Comment sortir de l’argent d’une EURL : rémunération, dividendes, compte courant ?

La gestion des liquidités d’une EURL demande des choix précis entre rémunération, dividendes et autres mécanismes juridiques. Dans ce billet, vous trouverez des pistes pratiques pour sortir de l’argent d’une EURL en limitant les coûts sociaux et fiscaux tout en respectant les règles. Nous revisitons les options courantes et leurs conséquences pour vous aider à décider selon votre situation.

Comment se rémunérer dans une EURL ?

La rémunération du gérant reste l’une des méthodes les plus directes pour prélever des fonds. Le montant et la périodicité doivent être décidés en accord avec les statuts ou par un procès-verbal de l’associé unique.

Lorsque le gérant est aussi l’associé unique, il relève du statut de travailleur non salarié (TNS) et doit s’affilier à la Sécurité sociale des indépendants. Les cotisations sont calculées sur le revenu et représentent en moyenne autour de 45 % du revenu superbrut.

Si le gérant n’est pas associé, il relève du statut d’assimilé salarié et dépend du régime général. Dans ce cas, la mise en place de fiches de paie et de déclarations sociales nominatives (DSN) est nécessaire, et les charges sociales globales peuvent atteindre environ 85 % du salaire net selon la structure des prélèvements.

Dividendes ou salaire, que choisir ?

La distribution de dividendes peut être attractive pour un associé unique, surtout si la société est soumise à l’impôt sur les sociétés. Les dividendes proviennent d’un bénéfice distribuable et ne peuvent être versés que si les règles de réserves et de report à nouveau sont respectées.

L’associé dispose de deux options fiscales pour ses dividendes : le prélèvement forfaitaire unique ou le barème progressif de l’impôt sur le revenu après un abattement de 40 %. Le PFU mentionné couramment représente une charge globale d’environ 31,4 % dans certains cas.

Attention aux règles sociales spécifiques. Les dividendes perçus par un gérant-associé peuvent être assujettis aux cotisations des TNS si leur montant dépasse 10 % du capital social ajouté aux comptes courants et aux primes d’émission. Il faut donc croiser les montants pour estimer l’impact réel.

Quelles alternatives pour récupérer des liquidités de l’EURL ?

Plusieurs mécanismes permettent de récupérer des fonds sans passer par salaire ou dividendes. Certaines options sont simples, d’autres impliquent des formalités juridiques plus lourdes.

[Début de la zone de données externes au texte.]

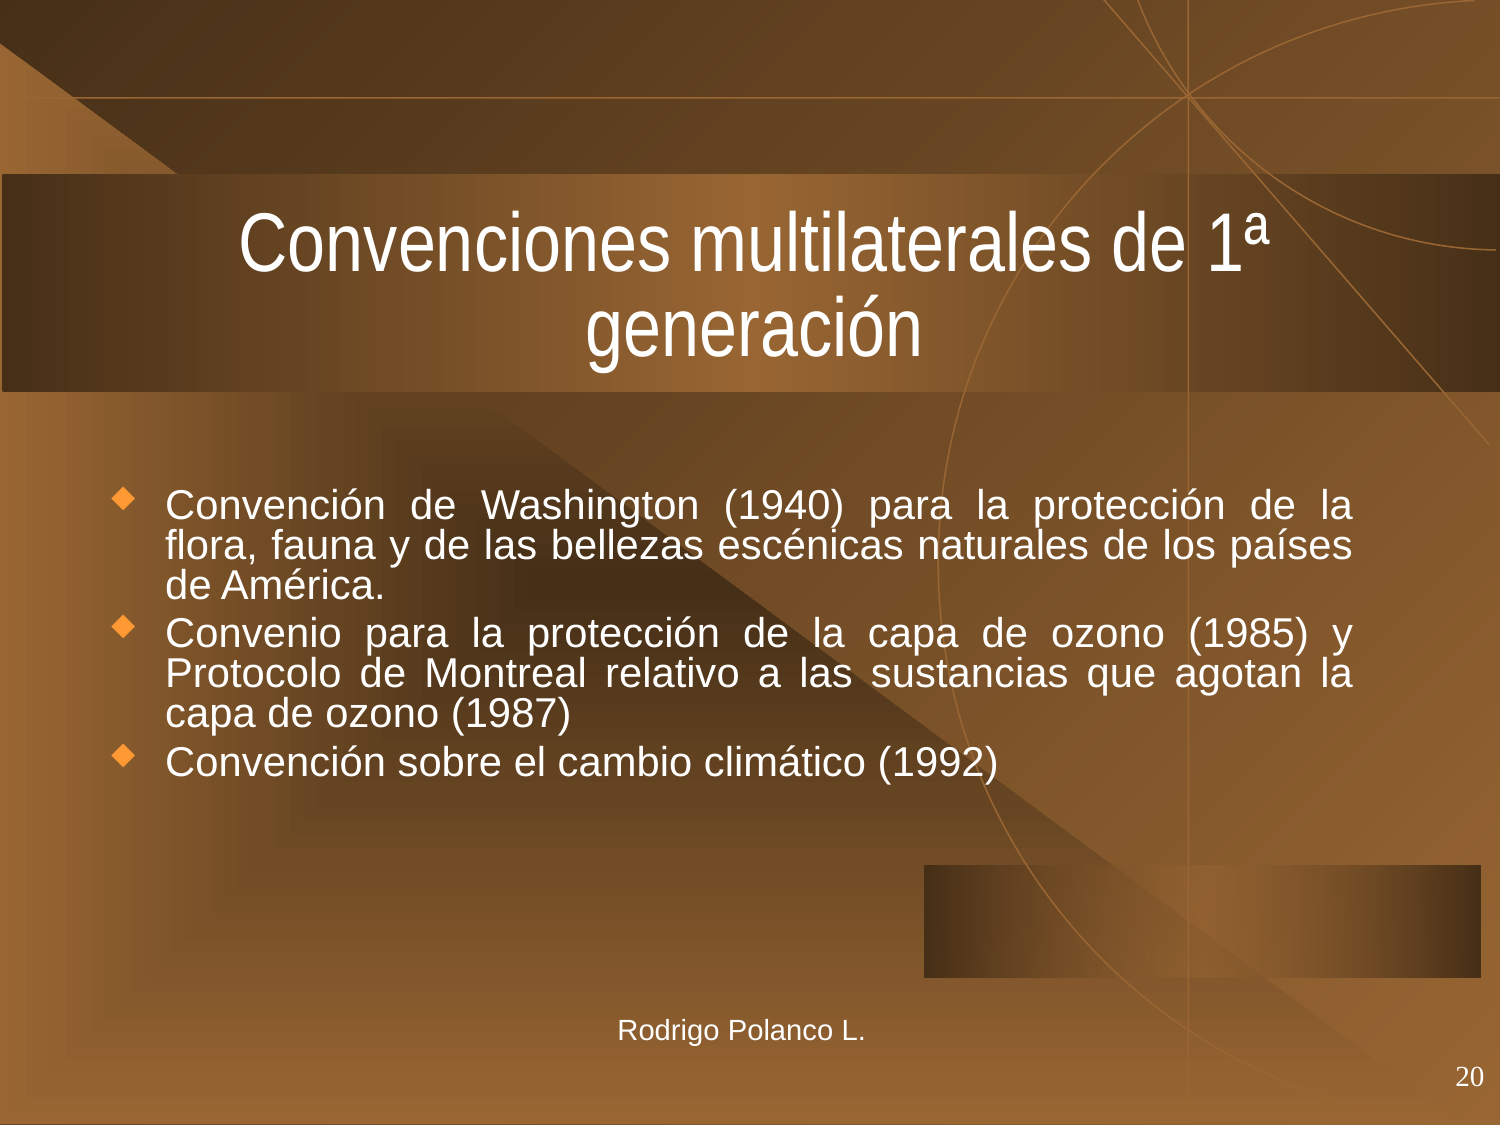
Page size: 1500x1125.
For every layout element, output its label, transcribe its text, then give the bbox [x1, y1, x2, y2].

title Convenciones multilaterales de 1ª generación [63, 177, 1446, 382]
slide_number 20 [1187, 1049, 1500, 1125]
footer Rodrigo Polanco L. [421, 1003, 1063, 1083]
list Convención de Washington (1940) para la protección de la flora, fauna y de las bellezas escénicas naturales de los países de América. Convenio para la protección de la capa de ozono (1985) y Protocolo de Montreal relativo a las sustancias que agotan la capa de ozono (1987) Convención sobre el cambio climático (1992) [93, 421, 1369, 932]
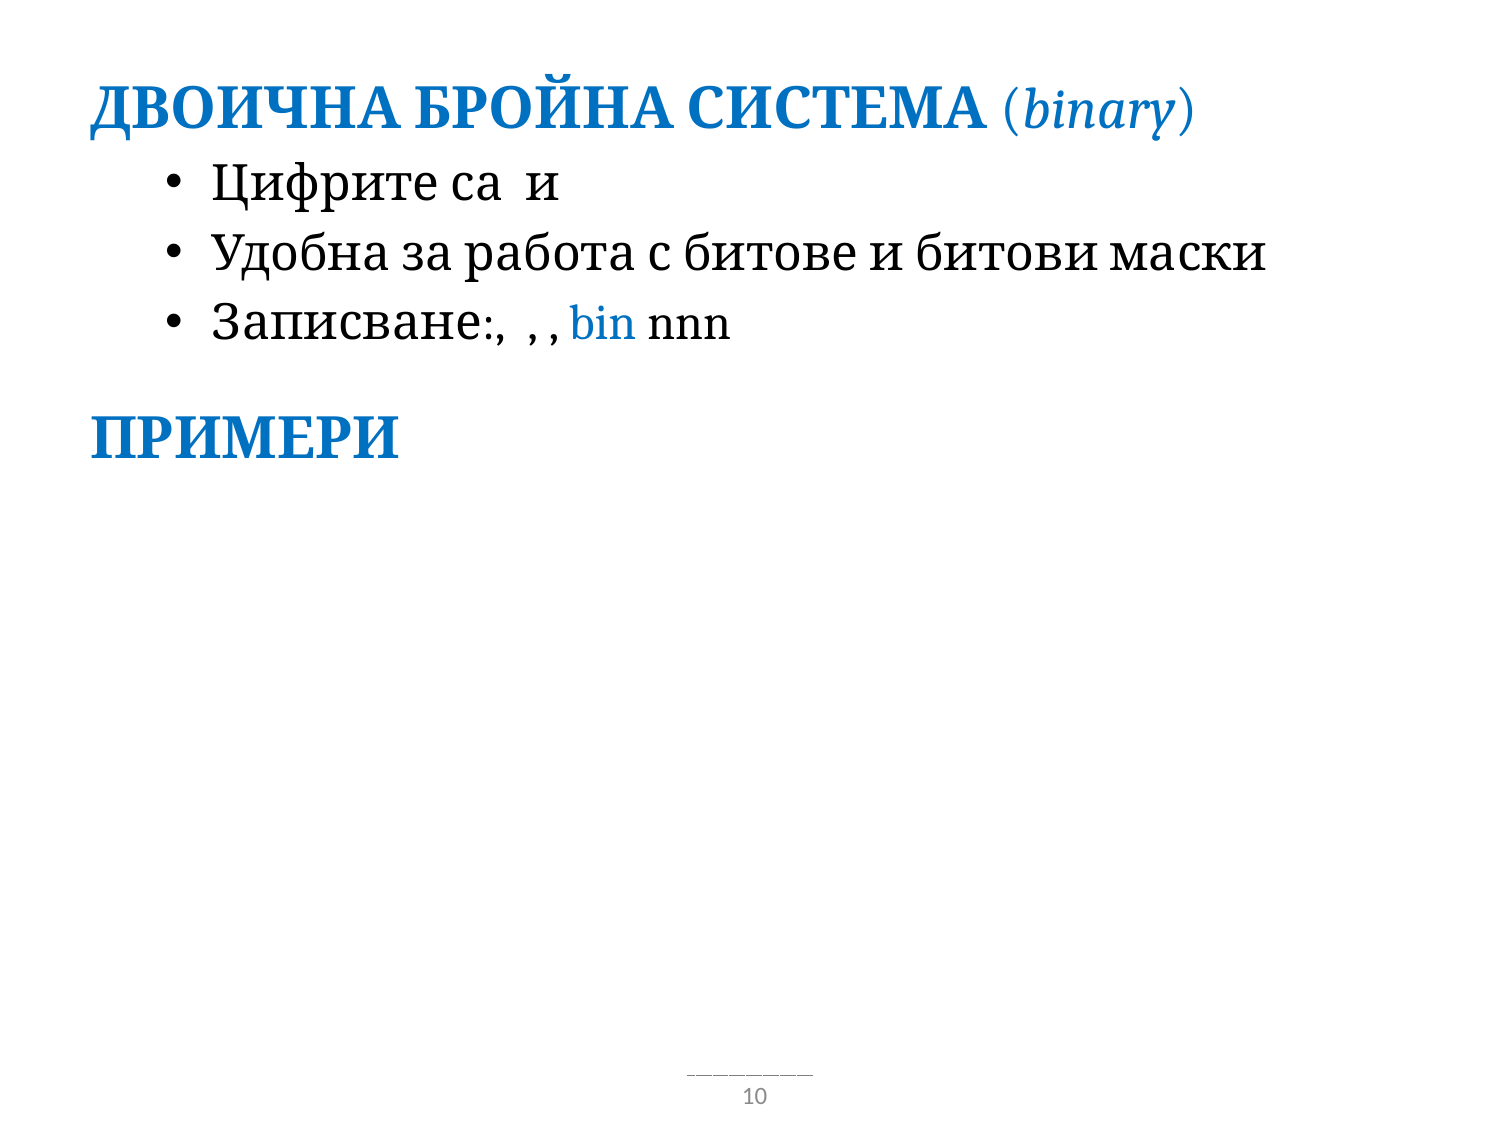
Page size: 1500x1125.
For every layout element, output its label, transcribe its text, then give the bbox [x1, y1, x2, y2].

slide_number 10 [579, 1065, 930, 1125]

  • Remboursement de compte courant d’associé : l’associé unique peut récupérer les avances qu’il a consenties à la société si la trésorerie le permet, sans fiscalité immédiate.
  • Réduction du capital social : la diminution non motivée par des pertes conduit à un remboursement partiel des apports, ce qui peut déclencher des conséquences fiscales et des formalités d’annonce légale.
  • Dissolution et liquidation : opération définitive qui permet de répartir l’actif net entre les créanciers puis l’associé, avec imposition éventuelle des sommes distribuées.

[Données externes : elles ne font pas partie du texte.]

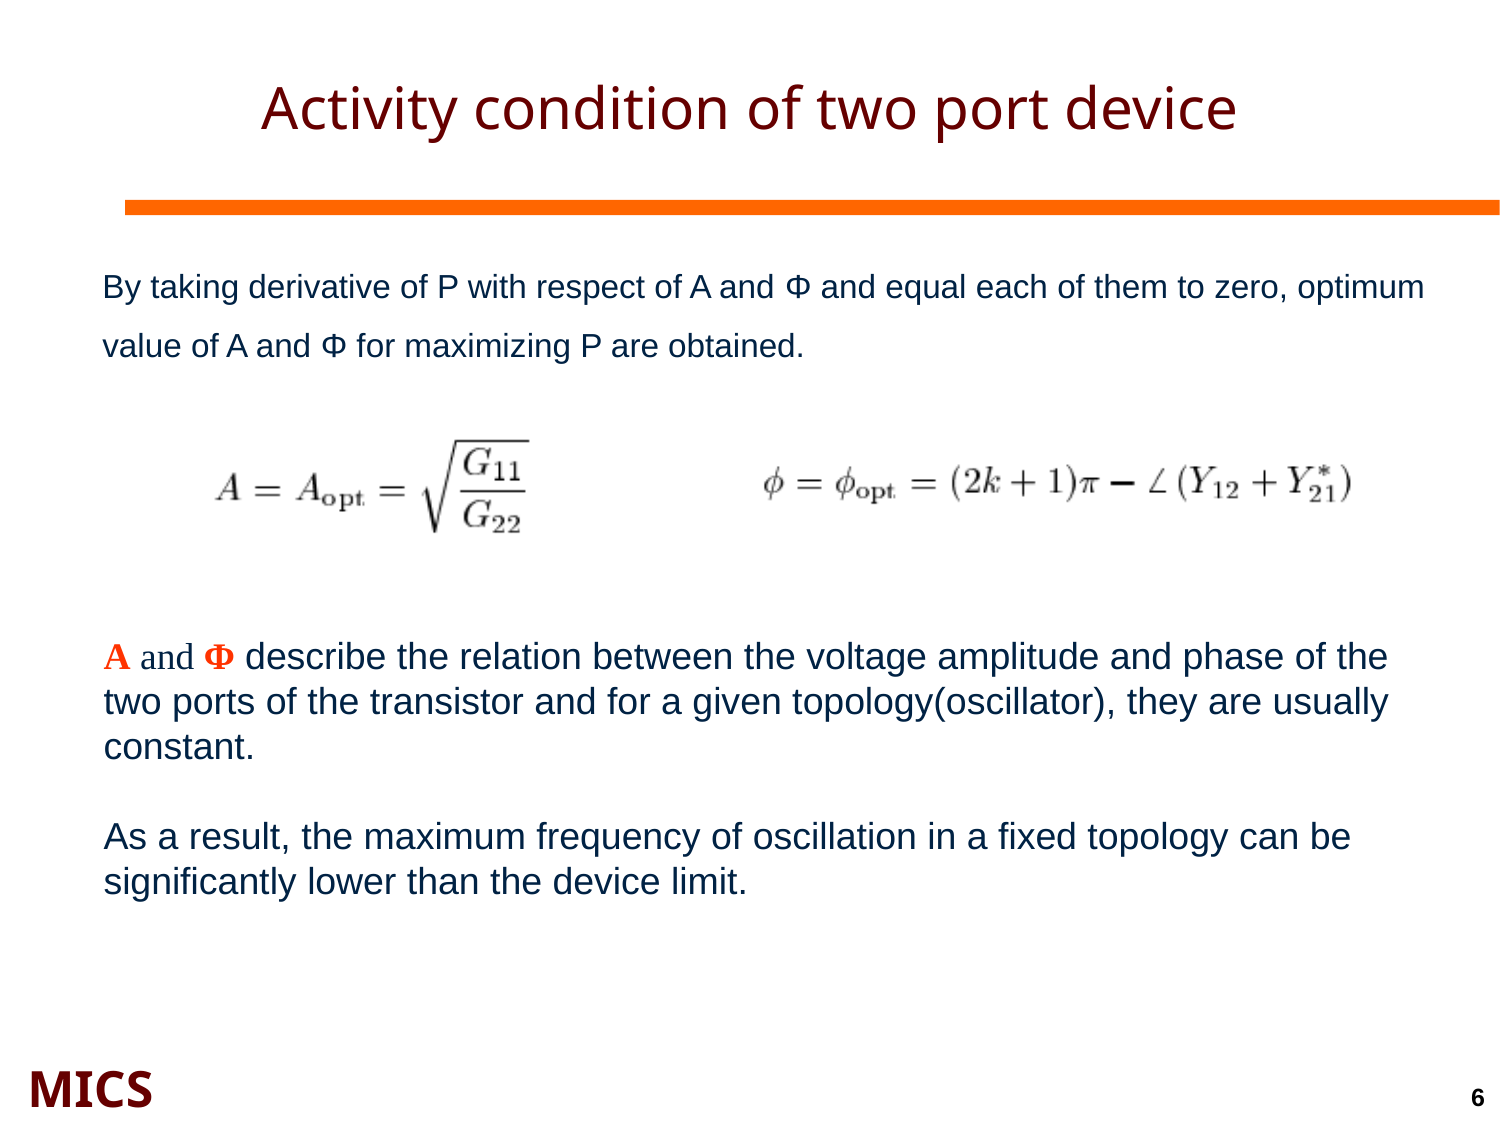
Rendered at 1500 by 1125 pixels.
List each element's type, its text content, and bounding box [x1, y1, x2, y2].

Chacune de ces solutions comporte des délais et des conditions. Vous devrez vérifier la disponibilité de trésorerie, la situation comptable et l’impact fiscal avant de vous engager.

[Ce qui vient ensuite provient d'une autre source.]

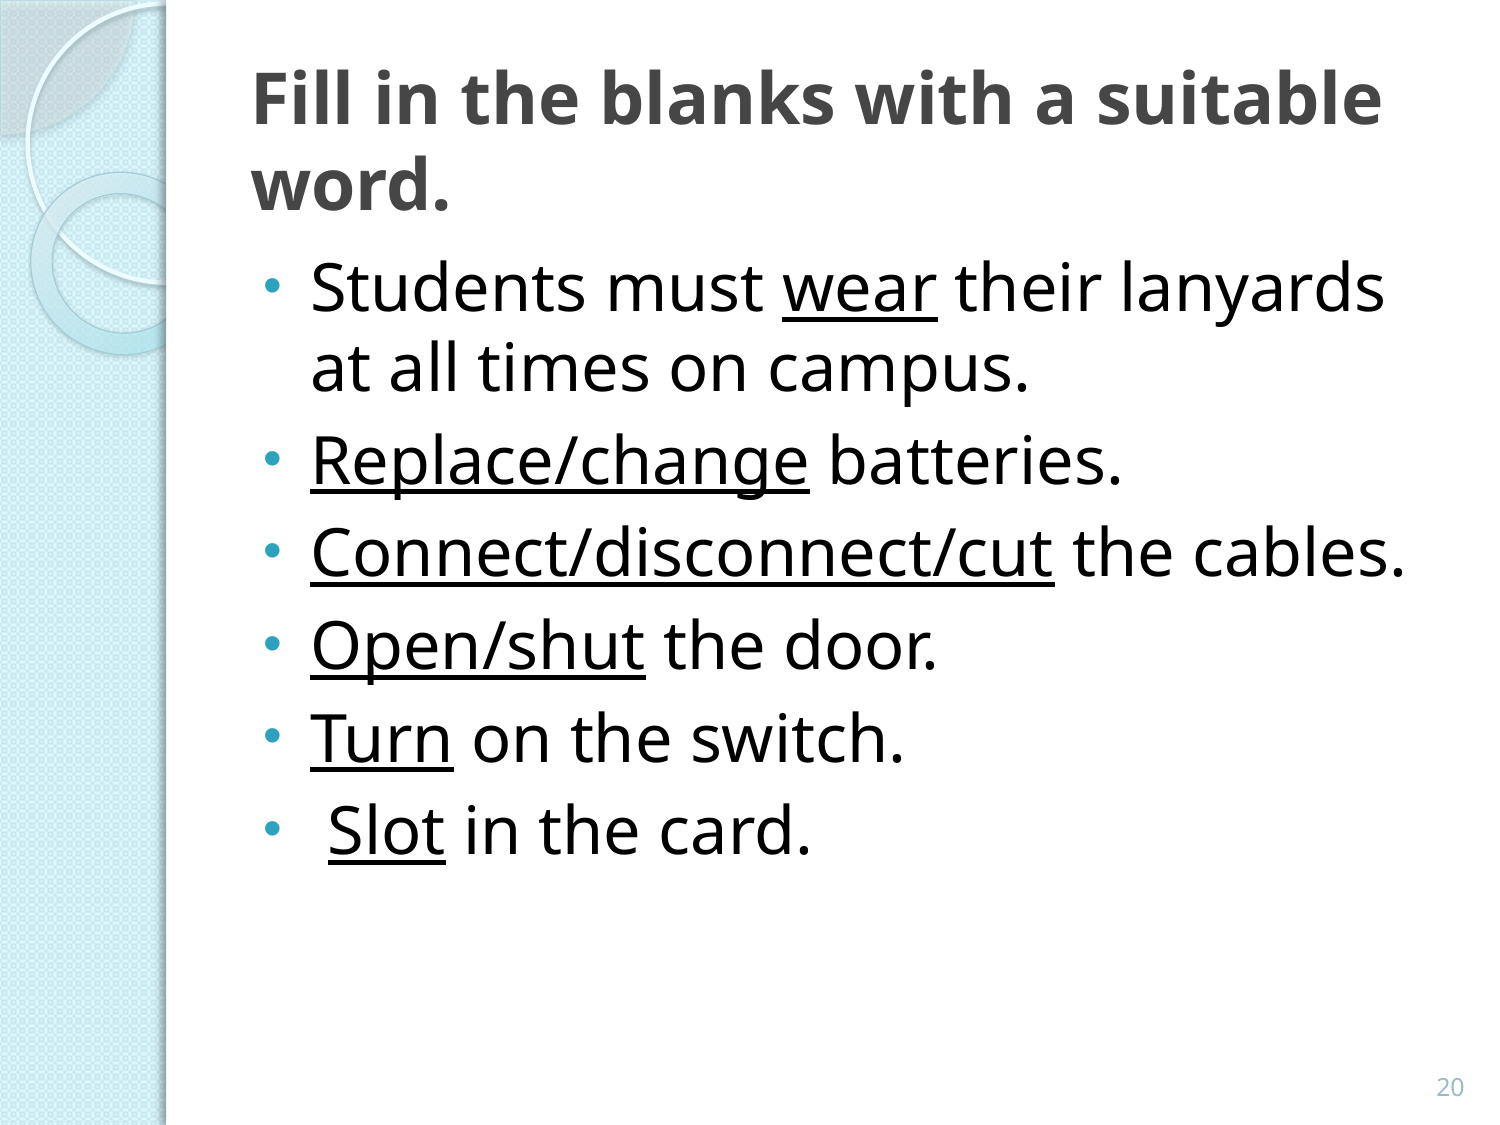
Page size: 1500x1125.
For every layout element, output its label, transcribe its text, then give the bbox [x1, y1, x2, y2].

list Students must wear their lanyards at all times on campus. Replace/change batteries. Connect/disconnect/cut the cables. Open/shut the door. Turn on the switch. Slot in the card. [235, 237, 1466, 1025]
title Fill in the blanks with a suitable word. [235, 45, 1466, 233]
slide_number 20 [1413, 1034, 1488, 1113]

Quelles conséquences fiscales et sociales faut-il anticiper ?

Les choix de sortie de trésorerie ont des conséquences diverses sur la fiscalité et sur les contributions sociales. Il est conseillé d’anticiper ces impacts pour optimiser votre revenu net.

Solution Impact social Impact fiscal Conditions pratiques
Rémunération du gérant (TNS) Cotisations TNS ~ 45 % sur le revenu superbrut. Déductible du bénéfice si l’EURL est à l’IS. Non déductible pour l’associé unique à l’IR. Décision dans les statuts ou PV. Affiliation SSI nécessaire.
Rémunération du gérant (assimilé salarié) Charges sociales proches de 85 % du net selon les cas. Pas d’assurance chômage. Déductible si société à l’IS. Obligation de paie et DSN. Contrat de mandat et paie obligatoire.
Dividendes Possible assujettissement social TNS si dépassement de 10 % du capital. Choix entre PFU ≈ 31,4 % ou barème IR après abattement de 40 %. Doivent provenir d’un bénéfice distribuable et être votés en assemblée.
Compte courant d’associé Pas de cotisations sociales au remboursement si il s’agit d’un remboursement de prêt. En principe non imposable au remboursement, sauf mécanismes spécifiques. La trésorerie de l’EURL doit le permettre.
Réduction de capital / Liquidation Peut déclencher des conséquences sociales selon la nature des versements. Soumise à règles fiscales spécifiques et possiblement imposée. Procédures juridiques et annonces légales nécessaires.